Run it this week: the steering-layer experiment
Here’s the 5-minute version you can run this week:
- Audience: Start with one high-intent segment where lead quality is measurable within 7–21 days (e.g., demo requests, pricing-page hand-raisers, partner inquiries). Don’t start with top-of-funnel.
- Budget range: Enough to get signal, not enough to blow up the quarter. For many B2B SaaS teams, that’s a single-digit % of Search spend for 2–3 weeks. (Pick what’s safe in your unit economics.)
- Timeline: 14 days minimum for learning; 21 days if sales-cycle lag is real.
- Tools/owners: Google Ads owner + Marketing Ops (conversion architecture) + RevOps/CRM owner (stage mapping). One Slack channel. One doc.
Setup: Define (or redefine) one primary conversion that better approximates qualified pipeline. That could be “SQL created” or “Opportunity created” if offline conversion imports are solid. If not, use a proxy with teeth (e.g., demo request + enrichment + firmographic fit threshold).

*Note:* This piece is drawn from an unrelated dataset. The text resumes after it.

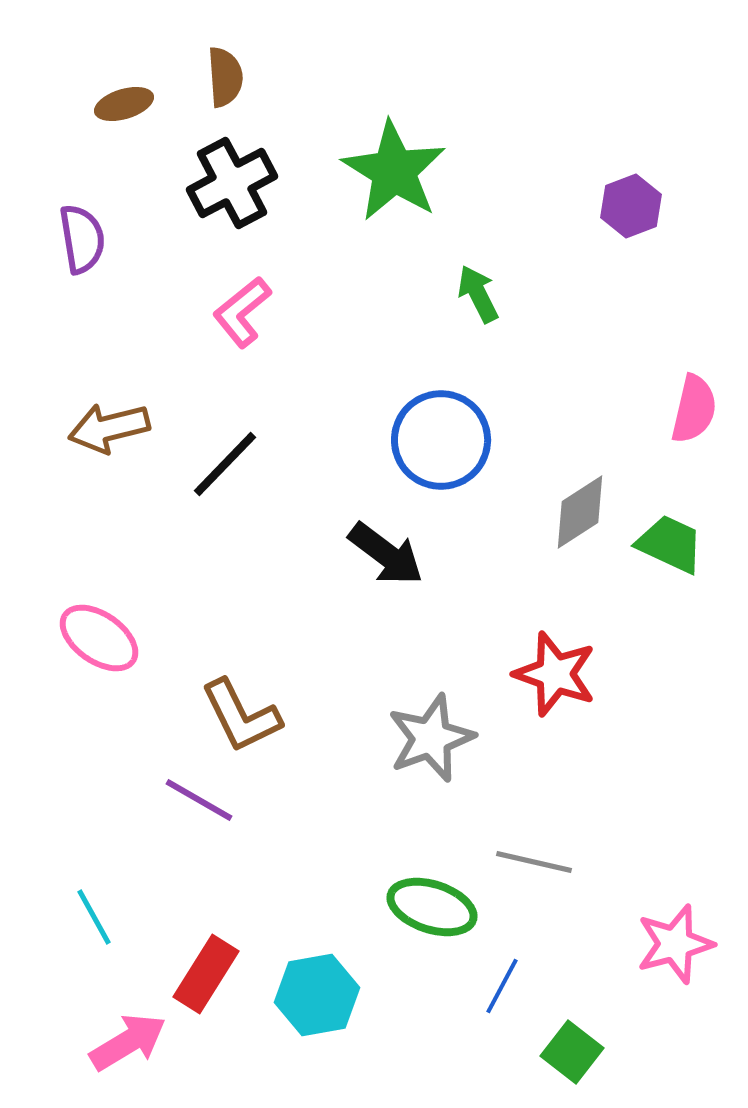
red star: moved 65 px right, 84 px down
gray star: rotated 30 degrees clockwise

Then set one secondary conversion for volume monitoring, not optimization.
Launch: Run the test in the automated campaign type you’re actually betting on (AI Max for Search / Performance Max). Provide the best available guidance inputs (including AI Brief where applicable). Keep creative honest and specific so it can survive “answer-like” placements—value props, constraints, exclusions, and what the product is not.

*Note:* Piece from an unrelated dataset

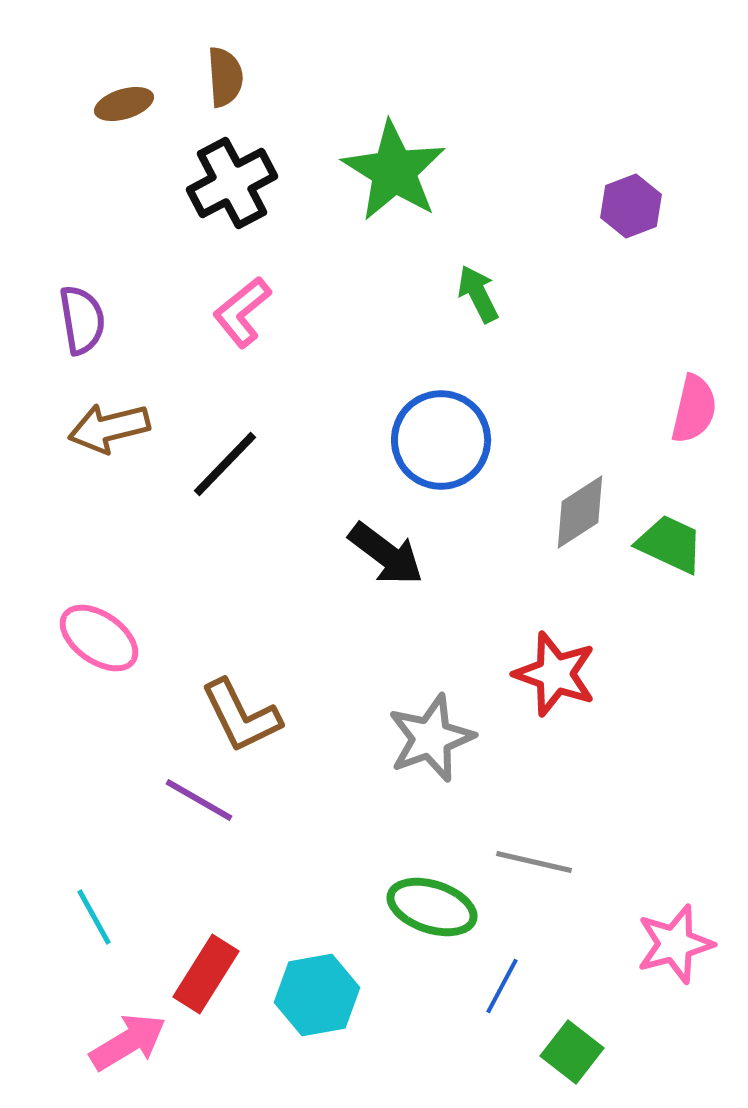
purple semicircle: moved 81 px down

Readout: Look at directional attribution, but don’t worship it. Use holdout logic where possible (geo split, time split with guardrails, or a controlled budget split) to estimate incrementality. If that’s not feasible this week, at least keep a baseline and compare against it without pretending it’s causal proof.
Success metrics and guardrails
Success = lift in qualified pipeline rate (primary conversion rate) at a CPA that fits your unit economics.

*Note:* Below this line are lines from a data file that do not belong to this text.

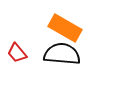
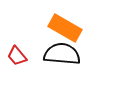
red trapezoid: moved 3 px down
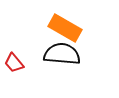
red trapezoid: moved 3 px left, 7 px down
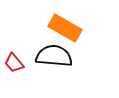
black semicircle: moved 8 px left, 2 px down
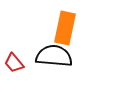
orange rectangle: rotated 72 degrees clockwise
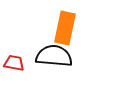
red trapezoid: rotated 140 degrees clockwise
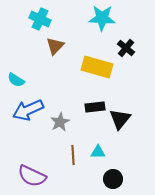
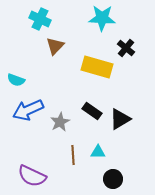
cyan semicircle: rotated 12 degrees counterclockwise
black rectangle: moved 3 px left, 4 px down; rotated 42 degrees clockwise
black triangle: rotated 20 degrees clockwise
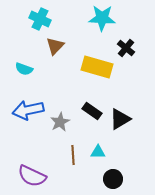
cyan semicircle: moved 8 px right, 11 px up
blue arrow: rotated 12 degrees clockwise
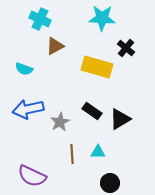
brown triangle: rotated 18 degrees clockwise
blue arrow: moved 1 px up
brown line: moved 1 px left, 1 px up
black circle: moved 3 px left, 4 px down
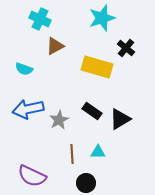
cyan star: rotated 20 degrees counterclockwise
gray star: moved 1 px left, 2 px up
black circle: moved 24 px left
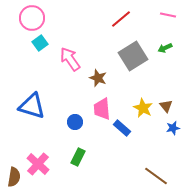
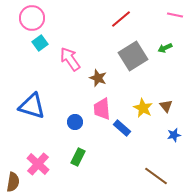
pink line: moved 7 px right
blue star: moved 1 px right, 7 px down
brown semicircle: moved 1 px left, 5 px down
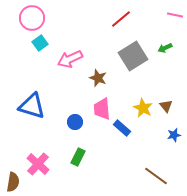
pink arrow: rotated 80 degrees counterclockwise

Guardrails = (1) total lead volume doesn’t drop more than your Sales capacity can tolerate, (2) brand suitability exclusions stay intact as inventory expands (Google is expanding suitability controls across more environments in 2026).
Stop-loss = if CPA rises beyond a pre-set threshold (pick a number that breaks payback), or if downstream quality (SQL-to-opp, opp-to-win) degrades for two consecutive weekly cohorts. Pause. Diagnose. Don’t “give it more time” blindly.
Trade-off (say it out loud): this will likely reduce volume before it improves quality. That’s the point. If volume is the only thing that matters this month, don’t run this test.
When this is wrong: if the business can’t measure qualified outcomes within a reasonable window, steering on pipeline will be too laggy and the model may starve. In that case, the first project isn’t AI Brief or new formats—it’s conversion plumbing.
The kicker: the ad didn’t get smarter—the surface did
The headline change in 2026 is Gemini in Search. The operational change is quieter: ads are moving closer to the answer, and the platform is asking for higher-level guidance instead of lower-level controls. That doesn’t eliminate the need for operators. It raises the bar.
In a world where the inventory includes AI Mode placements and “Highlighted Answers,” the winning accounts won’t be the ones with the cleanest keyword lists. They’ll be the ones with the cleanest signals—and the courage to put guardrails around what the machine is allowed to optimize for.